Kick back, light a Cohiba. Open the rum. This new release from Petaluma Records is a proper deep dive into the changüí music of Cuba’s easterly Guantanamo province. Fifty tracks on three CDs come in at three-and-a-half hours long, gifting what is billed as the first ever comprehensive collection of changüí – which according to the accompanying trailer is ‘rural, riff-based, foot-stomping, call-and-response, largely improvised music.’ Or if you like, the good-time blend of African rhythms and Spanish guitar melodies widely considered the precursor to Cuban son, itself the forerunner of Cuban salsa.

The project is the fruit of a two-year immersion by writer and Cubaphile Gianluca Tramontana, who travelled from mountain to city with state-ofthe-art digital equipment recording changüíiseros on porches, in yards, under ceiba trees.
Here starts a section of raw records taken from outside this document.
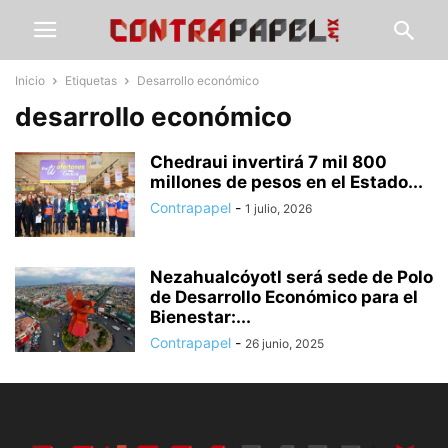
Inicio
Etiquetas
Desarrollo económico
desarrollo económico
Chedraui invertirá 7 mil 800
millones de pesos en el Estado...
Contrapapel
-
1 julio, 2026
Nezahualcóyotl será sede de Polo
de Desarrollo Económico para el
Bienestar:...
Contrapapel
-
26 junio, 2025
Changüí means ‘party,’ and this is the intention here, as maracas, guitars, bongos, the plucked box marimbula, occasional empty beer bottles and a riff-carrying tres guitar deliver tunes that originated on chocolate and coffee plantations, their rhythms mirroring those at work in the fields. Impromptu configurations called things like Grupo Estrella Campesinas and El Guajiro y su Changüí tell stories of their region and community with a sense of immediacy, of people doing what they do, palpable. A vital historical document – and a party in a box.